Age verification is one way this bill attempts to reign in the dangers of youth online activity. However, this is easier said than done. Age verification would be overly burdensome to legal users without the necessary identification as well as companies tasked with collecting and verifying this sensitive data. The requirement also backfires in terms of privacy, forcing companies to collect and screen even more sensitive data about users, children included, than they already do.

Establishing parental consent or controls may be duplicative at best and impossible at worst. Many of these social media companies, in addition to device manufacturers and operating system and browser providers, already have parental controls in place. Also, the requirements to verify an immediate family member are ill-defined and inherently require companies to collect effectively double the amount of data about youth users.

The bill text insists that users will be required to have a “digitized identification card” that would be verified by a third party. Again, this forces users (particularly young users without the need for driver’s licenses), to hand over more sensitive data and then concentrates it in a way that creates a lucrative target for cybercriminals. Look no further than the recent breach of Washington, DC’s healthcare exchange for an example of concentrating sensitive personal data in one place.

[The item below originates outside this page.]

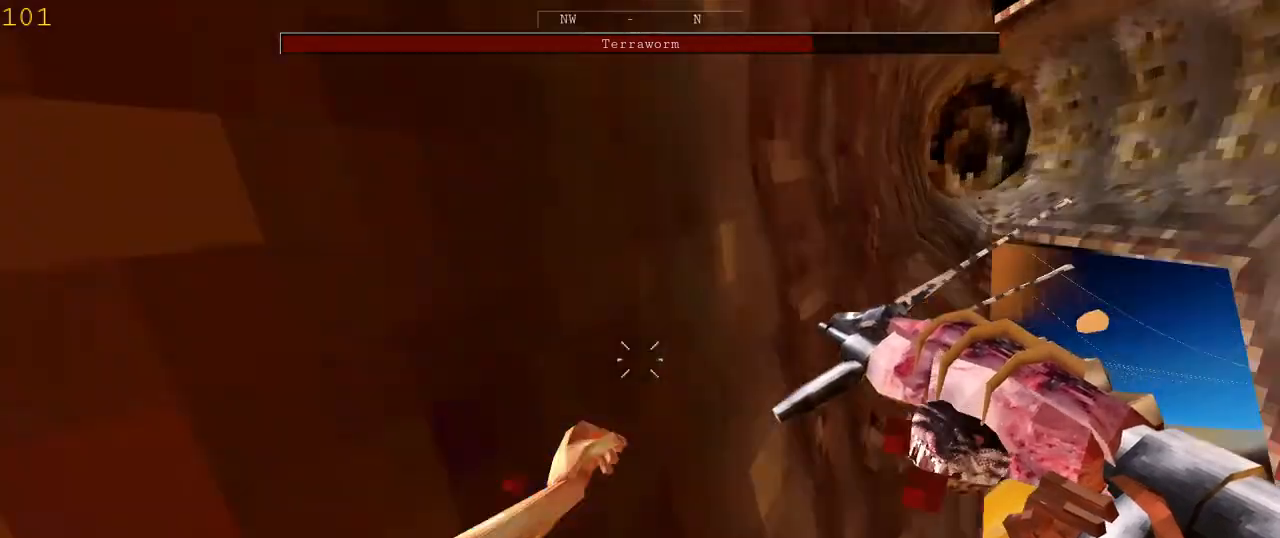
{"keys": ["a"], "mouse": ["left"], "events": []}
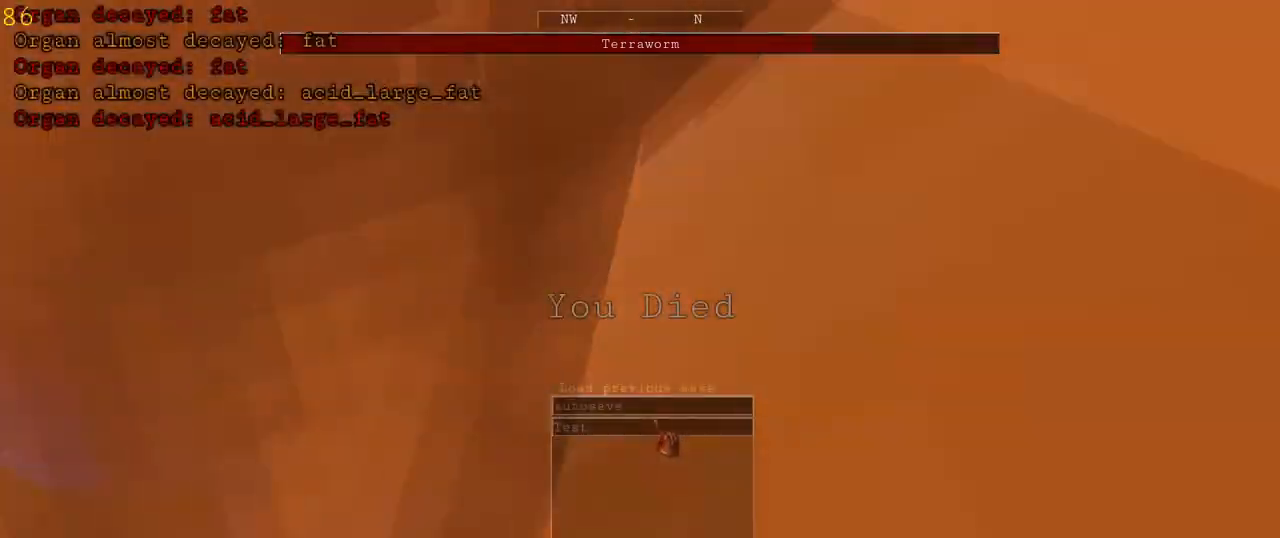
{"keys": [], "mouse": [], "events": [[100, "mouse_left", "up"], [433, "a", "up"]]}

Youth safety online is pertinent to a safer internet. However, SB 396 misses the mark. Rather than educating parents about the safety controls that social media companies, device manufacturers, and browser providers already offer, this bill makes the choice for them on which companies should have these controls. The bill targets a few very specific companies while leaving out most of the places where internet users spend the bulk of their time. This is analogous to age verifying purchasers of liquor, but not beer and wine.

The time and resources of Arkansas taxpayers would be better suited educating and encouraging families to utilize the plethora of tools already available to them to protect their children online.